Le panel de dialogue baptisé commission ou encore, instance de médiation et de dialogue tient sa première réunion ce dimanche afin d’adopter son règlement intérieur et de mettre en place les mécanismes de pilotage du processus de médiation.

Cette commission aura pour siège le bureau de l’économiste Smaïl Lalmas. Si l’on croit ce qui a été rapporté par le journal électronique Sabqpress, le panel a décliné l’offre de la présidence de la République qui lui a proposé de s’installer dans la résidence d’État, Djenane El Mufti à Alger.
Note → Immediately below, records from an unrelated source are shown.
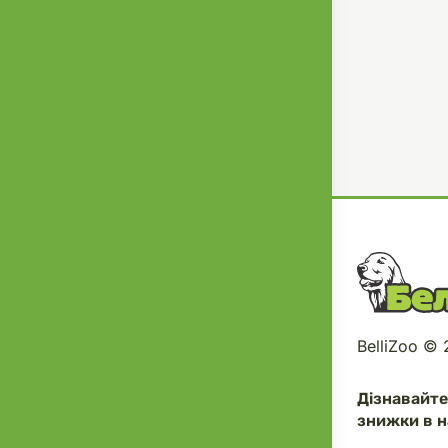
BelliZoo ©
Дізнавайт
знижки в н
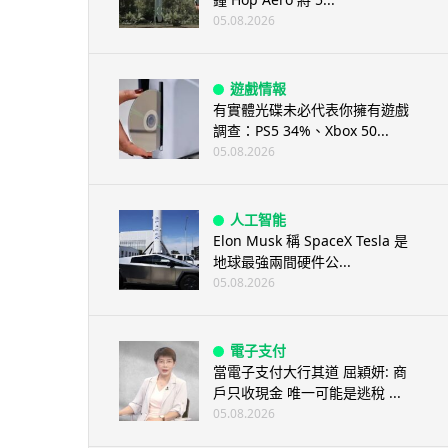
05.08.2026
遊戲情報
有實體光碟未必代表你擁有遊戲
調查：PS5 34%、Xbox 50...
05.08.2026
人工智能
Elon Musk 稱 SpaceX Tesla 是
地球最強兩間硬件公...
05.08.2026
電子支付
當電子支付大行其道 屈穎妍: 商
戶只收現金 唯一可能是逃稅 ...
05.08.2026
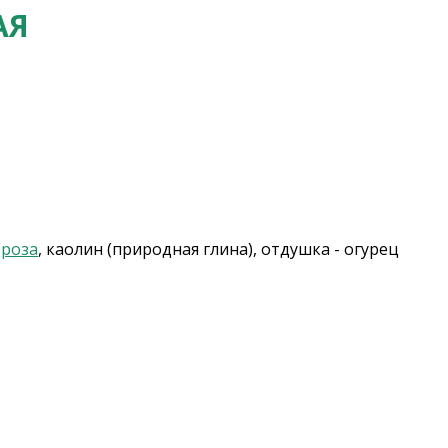
АЯ
,
роза
, каолин (природная глина), отдушка - огурец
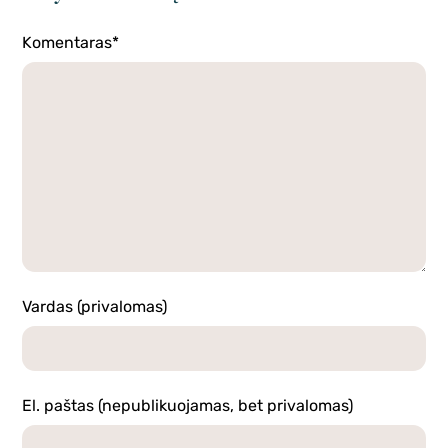
Komentaras*
Vardas (privalomas)
El. paštas (nepublikuojamas, bet privalomas)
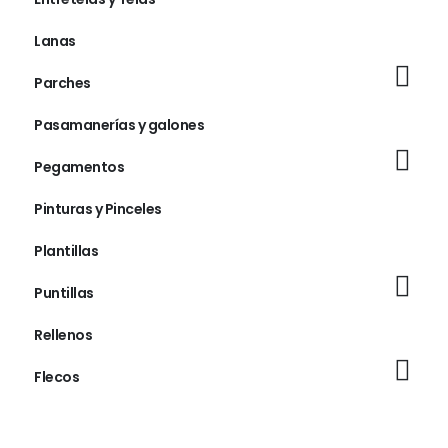
Lanas
Parches
Pasamanerías y galones
Pegamentos
Pinturas y Pinceles
Plantillas
Puntillas
Rellenos
Flecos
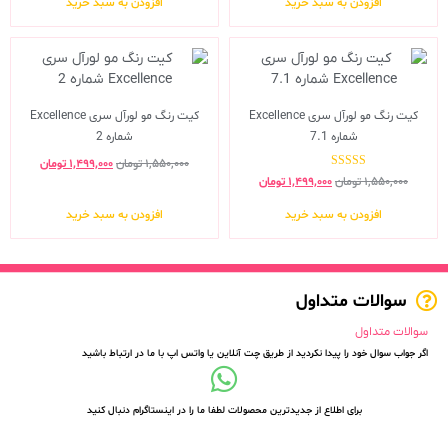
افزودن به سبد خرید
افزودن به سبد خرید
کیت رنگ مو لورآل سری Excellence
کیت رنگ مو لورآل سری Excellence
شماره 7.1
شماره 2
۱,۵۵۰,۰۰۰
تومان
۱,۴۹۹,۰۰۰
تومان
نمره
۱,۵۵۰,۰۰۰
تومان
۱,۴۹۹,۰۰۰
تومان
5.00
از 5
افزودن به سبد خرید
افزودن به سبد خرید
سوالات متداول
سوالات متداول
اگر جواب سوال خود را پیدا نکردید از طریق چت آنلاین یا واتس اپ با ما در ارتباط باشید
برای اطلاع از جدیدترین محصولات لطفا ما را در اینستاگرام دنبال کنید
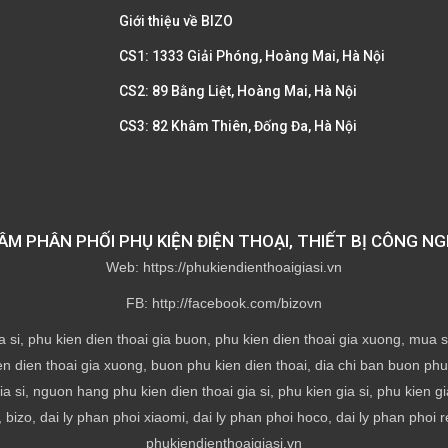
Giới thiệu về BIZO
CS1: 1333 Giải Phóng, Hoàng Mai, Hà Nội
CS2: 89 Bằng Liệt, Hoàng Mai, Hà Nội
CS3: 82 Khâm Thiên, Đống Đa, Hà Nội
M PHÂN PHỐI PHỤ KIỆN ĐIỆN THOẠI, THIẾT BỊ CÔNG NG
Web: https://phukiendienthoaigiasi.vn
FB: http://facebook.com/bizovn
a si, phu kien dien thoai gia buon, phu kien dien thoai gia xuong, mua si 
en dien thoai gia xuong, buon phu kien dien thoai, dia chi ban buon phu k
ia si, nguon hang phu kien dien thoai gia si, phu kien gia si, phu kien g
 bizo, dai ly phan phoi xiaomi, dai ly phan phoi hoco, dai ly phan phoi r
phukiendienthoaigiasi.vn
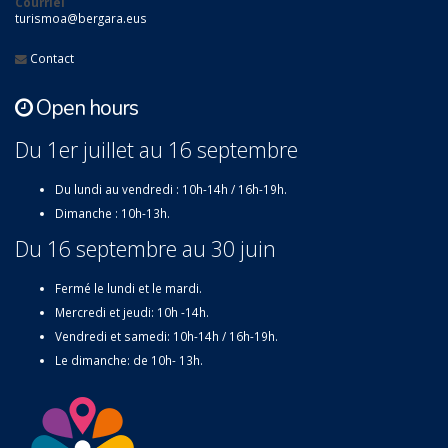
Courriel
turismoa@bergara.eus
Contact
Open hours
Du 1er juillet au 16 septembre
Du lundi au vendredi : 10h-14h / 16h-19h.
Dimanche : 10h-13h.
Du 16 septembre au 30 juin
Fermé le lundi et le mardi.
Mercredi et jeudi: 10h -14h.
Vendredi et samedi: 10h-14h / 16h-19h.
Le dimanche: de 10h- 13h.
Dans sa configuration actuelle, le panel est composé de : de l’ancien P/APN Karim Younes, de la constitutionnaliste Benabbou Fatiha, de l’économiste Lalmas Smail, mais aussi de Lazhari Bouzid, (qui est très contesté par la rue et accusé d’avoir été l’outil utilisé par les Bouteflika pour briser la limitation des mandats présidentiels. Membre du FLN, ce personnage a était à la tête de la commission chargée de réviser la constitution en 2008 et en 2016), Abdelwahab Bendjelloul, (syndicaliste dans le secteur de l’éducation nationale, membre de plusieurs associations à Touggourt) et Benaissa Azzedine, (professeur universitaire (Tlemcen).

Cela dit, l’initiative a été fragilisée après le retrait de plusieurs autres personnalités à l’instar de la Moudjahida Djamila Bouhired, Ahmed Taleb El Ibrahimi, Mostefa Mouchachi, Mokdad Sifi et d’autres.

Avant même la rencontre avec Abdelkader Bensalah jeudi à El Mouradia jeudi, trois autres personnalités qui devaient faire partie de ce panel avaient fait des révélations mettant en doute la volonté du pouvoir à souscrire à un dialogue sincère.

Ils ont mis en relief un certain nombre de dysfonctionnements pouvant compromettre cette initiative. Ces trois personnes sont le militant politique Saif El Islam Benatia, le sociologue Nacer Djabi et le vice-président de la ligue algérienne des droits de l’homme (LADDH), Saïd Salhi, dont les préalables se sont heurtés à la mauvaise foi des représentants du régime.